2015 the year of… olivier rousteing
Olivier Rousteing spent 2015 becoming the most famous young fashion designer in the industry.
The most time-worn monikers to evoke Parisian fashion would have to be "nonchalance" and "effortless" -- much of which could as easily be applied to the city's eternally blasé population. In a nutshell: welcome to Paris, where un soupçon de boredom is the most elegant thing possible.
It doesn't take more than a few seconds of scrolling down Olivier Rousteing's Instagram account to realize that Balmain's creative director is precisely the opposite. He pouts, he poses, he is proud of his achievements, exhilarated to snap a selfie with a celebrity. In other words, he doesn't pretend he's not trying -- which for the rarified world of French luxe, is perhaps the closest thing to modern-day anarchy.
It is hardly surprising, then, that the same virtues are instilled in Rousteing's creations: they, too, are unabashedly sexy, bling, over the top, figure hugging -- dresses that are clearly delighted to be walked in, down a runway, wrapped around some of the world's most desired women. Designs that, like their creator, never pretend to be effortless or understated.
That's probably because Olivier Rousteing's life has been full of effort. Aged 30, he is the only black designer in Paris -- as astounding as it may sound for a city as cosmopolitan as Paris. Raised by adoptive parents, an optician and port worker, in Bordeaux, and frequently harassed in school, he often fantasized about where he might be from: "I dreamed I was the descendent of an Egyptian prince, maybe," he said in an interview once.
Fashion came to him naturally, it became a powerful, transformative tool "to become whatever you feel you truly are, [fashion] allows you to evolve and change whenever you feel like it." Rousteing has built his career not through fame or family connections but through really hard, relentless work.
He moved to Italy to work for Peter Dundas at Roberto Cavalli, acquiring the over-the-top elegance executed in the most refined of Italian haute couture. Later he moved on to Balmain, quietly working his way up in the studio; when Olivier Decarnin left Balmain after a rumored nervous breakdown, the then little-known Rousteing was brought out of the shadows and handed the position of creative director.
Little did the house except such a vivid deployment of fame and the famous: after initially pursuing Decarnin's opulent approach and boxy silhouettes, he moved away from dramatically kitsch pieces on what seemed to be a path of self-discovery.
First off, Rousteing battled to have Rihanna as the face for the brand -- wearing richly embroidered denim and leather overalls, a highly provocative move given Balmain's history.
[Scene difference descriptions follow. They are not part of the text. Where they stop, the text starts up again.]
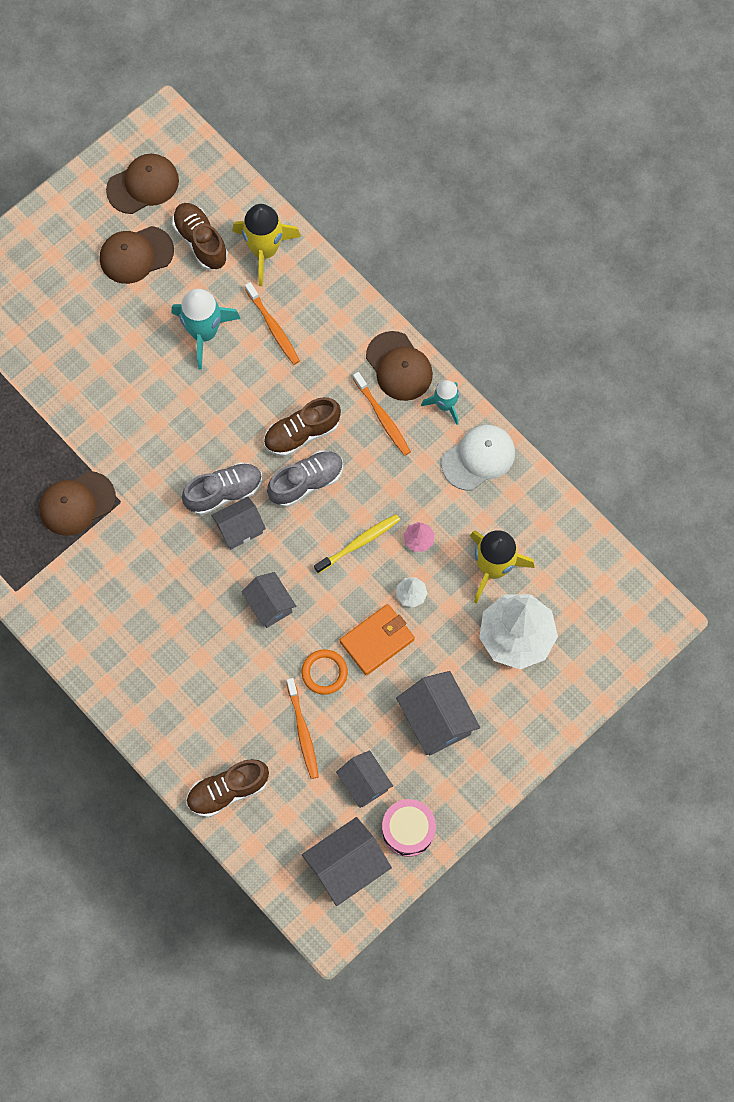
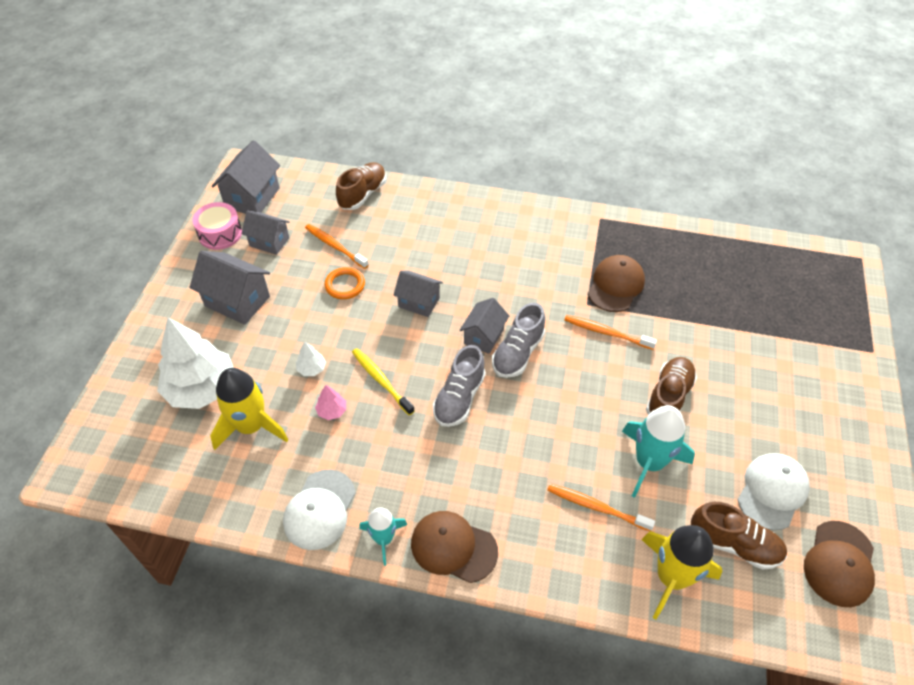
camera: 145 degrees right, 20 degrees down
brown cap [100,226,174,284] -> white cap [738,453,810,530]
brown shoe [264,397,341,457] -> brown shoe moved to [646,357,697,415]
yellow toothbrush [314,514,400,574] -> yellow toothbrush turned 120 degrees clockwise [352,348,415,415]
orange wallet [340,604,415,675] -> none
orange toothbrush [353,372,411,456] -> orange toothbrush moved to [564,315,657,350]

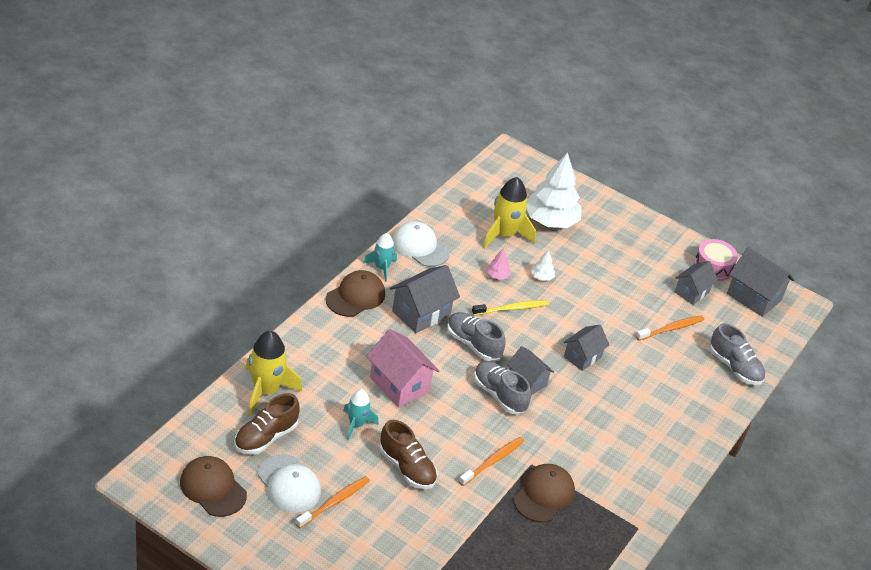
camera: 105 degrees right, 10 degrees down
grey house [189,251,270,325] -> grey house moved to [390,265,460,333]
orange ring [324,267,365,299] -> none
brown shoe [336,162,386,210] -> grey shoe [710,323,765,385]
orange toothbrush [547,484,655,531] -> orange toothbrush moved to [295,476,370,528]
brown cap [588,255,645,312] -> brown cap turned 105 degrees counterclockwise [513,464,575,522]
turquoise rocket [622,405,695,498] -> turquoise rocket [343,389,379,440], size x0.60
none -> pink house [366,329,439,408]

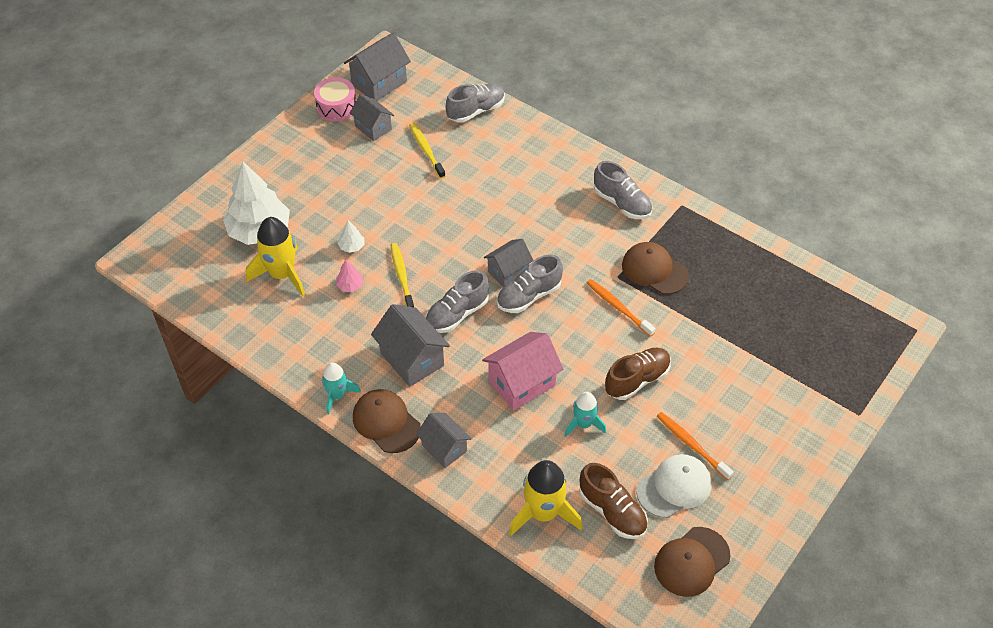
camera: 80 degrees left, 10 degrees up
white cap [392,221,450,267] -> none
grey house [564,325,609,371] -> grey house moved to [416,413,471,468]
orange toothbrush [636,315,704,341] -> yellow toothbrush [409,123,445,179]
none -> grey shoe [594,161,652,219]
Slowly but surely, he decided to infuse a more multicultural philosophy and set of references in his clothing: "I realized I had the power to bring into fashion things that had been pushed out. I am different too from this world, I am here now, and I want to broaden the horizon." His references to African-American culture were broad -- ranging from his admiration of Prince and Michael Jackson's stage costumes, to hip-hop artists and vogueing culture. There he was, a French boy constructing his own vision of global diversified luxury.
Why is this the year of Olivier Rousteing? As one booker once told me: fame isn't when you hit the pages of Vogue but the pages of tabloids. And this is precisely the stage he is at now: a star who someone from outside the fashion industry might identify with. Case in point: the launch of his collaboration with H&M this fall. Unsurprisingly, he didn't hesitate to pose in the actual campaign (usually a big no-no in French fashion circles) -- proving, if need be, that he is one of the last few designers to be identifiable for the public at large.
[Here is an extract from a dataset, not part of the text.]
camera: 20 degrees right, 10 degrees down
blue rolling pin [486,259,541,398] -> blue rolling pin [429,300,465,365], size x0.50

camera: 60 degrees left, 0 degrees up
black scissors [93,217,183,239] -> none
And the launch itself? 16 hours before the doors of the H&M boutique on the Champs Elysées were due to open, people were already waiting in line, some even with tents, ready to spend the night. Most were hoping to catch a selfie with the designer, widely expected to attend the opening and greet the fans. In other words, Rousteing has reached a level of recognition closer to a pop star than that of your average fashion designer. As for the collection, it worked out nicely: within hours, bottles of water with the Balmain label that had been handed out to people waiting in line were being sold for hundreds of euros online - and so were the paper bags and clothes hangers.
Being a French woman myself, it's not hard to see why he appeals to so many: Rousteing looks to women everywhere, not just parisiennes (bored or not); anyone who feels like an outcast from local fashion and beauty standards (think stick-thin, pared down, shabby hair) will find something more comforting in his approach and his idols. Just take Kim Kardashian, who has been one of his most recurring muses, alongside her sisters Kylie and Kendall Jenner: she is precisely what the French (and fashion at-large) turn their noses up at. She is neither skinny nor trying to be; her style is at odds with required notions of discretion, refinement, minimalism. Her career is based on fluff and her makeup is crêpe-thick. Yet Rousteing sees her as a modern success story. "In her own way she has succeeded and gone to the top; she is a modern amazon."
And this story of social progression, from the last pages of the tabloids to the front row at fashion weeks, is one that clearly resonates with the French: it celebrates the deeply performative power of style, where you are what you present yourself as, bringing hope to everyone outside those limiting boundaries of personal wealth, title, origin.